Prior to the issuance of this rule, if a U.S. entity exported an ITAR-controlled item to a foreign end-user who then wanted to transfer the item to its dual national and third-country national employees, significant restrictions applied to the foreign end-user.  The previous policy conflicted with foreign human rights laws and created unnecessary administrative burden, as articulated by an overwhelming majority of commenting parties. The addition of ITAR § 126.18 seeks to address this issue.

New Exemption

The new ITAR § 126.18 creates an exemption for intra-company, intra-organization, and intra-government transfers of "unclassified defense articles, which includes technical data" to "dual nationals or third-country nationals who are bona fide regular employees, directly employed by the foreign consignee or end-user." Despite nearly a third of commenting parties' recommendation, DDTC would not explicitly add defense services to the scope of the exemption.
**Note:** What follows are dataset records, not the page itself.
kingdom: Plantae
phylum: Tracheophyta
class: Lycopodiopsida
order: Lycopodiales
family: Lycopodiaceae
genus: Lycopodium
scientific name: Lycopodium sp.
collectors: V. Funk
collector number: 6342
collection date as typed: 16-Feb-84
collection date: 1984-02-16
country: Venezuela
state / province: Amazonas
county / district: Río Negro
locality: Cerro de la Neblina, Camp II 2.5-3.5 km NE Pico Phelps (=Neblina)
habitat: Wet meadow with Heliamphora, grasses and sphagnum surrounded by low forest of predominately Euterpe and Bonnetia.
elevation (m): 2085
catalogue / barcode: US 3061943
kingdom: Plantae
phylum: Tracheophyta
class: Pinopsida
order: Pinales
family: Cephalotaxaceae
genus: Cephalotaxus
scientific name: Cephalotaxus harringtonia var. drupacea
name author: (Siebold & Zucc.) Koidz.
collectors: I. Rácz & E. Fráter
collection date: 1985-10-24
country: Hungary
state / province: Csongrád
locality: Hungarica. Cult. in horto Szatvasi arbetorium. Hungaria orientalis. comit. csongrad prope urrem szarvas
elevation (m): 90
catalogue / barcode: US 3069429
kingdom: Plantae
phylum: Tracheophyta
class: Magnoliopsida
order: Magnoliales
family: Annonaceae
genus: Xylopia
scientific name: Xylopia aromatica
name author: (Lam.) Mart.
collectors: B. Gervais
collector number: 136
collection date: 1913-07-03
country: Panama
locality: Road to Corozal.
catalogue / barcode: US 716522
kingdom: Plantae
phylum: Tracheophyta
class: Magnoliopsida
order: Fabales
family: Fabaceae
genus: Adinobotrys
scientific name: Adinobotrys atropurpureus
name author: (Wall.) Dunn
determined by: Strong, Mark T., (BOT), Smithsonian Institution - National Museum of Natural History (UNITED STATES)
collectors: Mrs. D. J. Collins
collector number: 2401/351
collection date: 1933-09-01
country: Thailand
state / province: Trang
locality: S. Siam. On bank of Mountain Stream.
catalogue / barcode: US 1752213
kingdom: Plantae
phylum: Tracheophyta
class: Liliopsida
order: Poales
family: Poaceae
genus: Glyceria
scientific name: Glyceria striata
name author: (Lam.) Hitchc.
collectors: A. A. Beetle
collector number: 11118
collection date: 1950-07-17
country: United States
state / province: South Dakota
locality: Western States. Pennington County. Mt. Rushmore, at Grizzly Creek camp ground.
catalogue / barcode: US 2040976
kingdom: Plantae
However, it seems that the exemption could still apply "if the contemplated defense service involves defense articles already licensed to the company." DDTC expanded "regular employee" to include workers who have a "long-term contractual relationship" with licensed end-users in § 120.39.

Exemption Requirements

The § 126.18 exemption is subject to the following requirements.

  • The transfer must take place within the country where the end-user is located;
  • The transfer must be within the scope of an approved export license; and
  • The foreign entity must have "effective procedures" to prevent diversion to unauthorized entities or purposes.   

The foreign entity must fulfill two conditions to satisfy "effective procedures." First, the host country must approve a security clearance for its employees. Second, the end-user must have a process of screening its employees and requiring them to sign a Non-Disclosure Agreement. This screening must include checking employees for "substantive contacts" with restricted or prohibited countries listed in § 126.1. Records of the screening must be maintained for five years and available to DDTC upon request.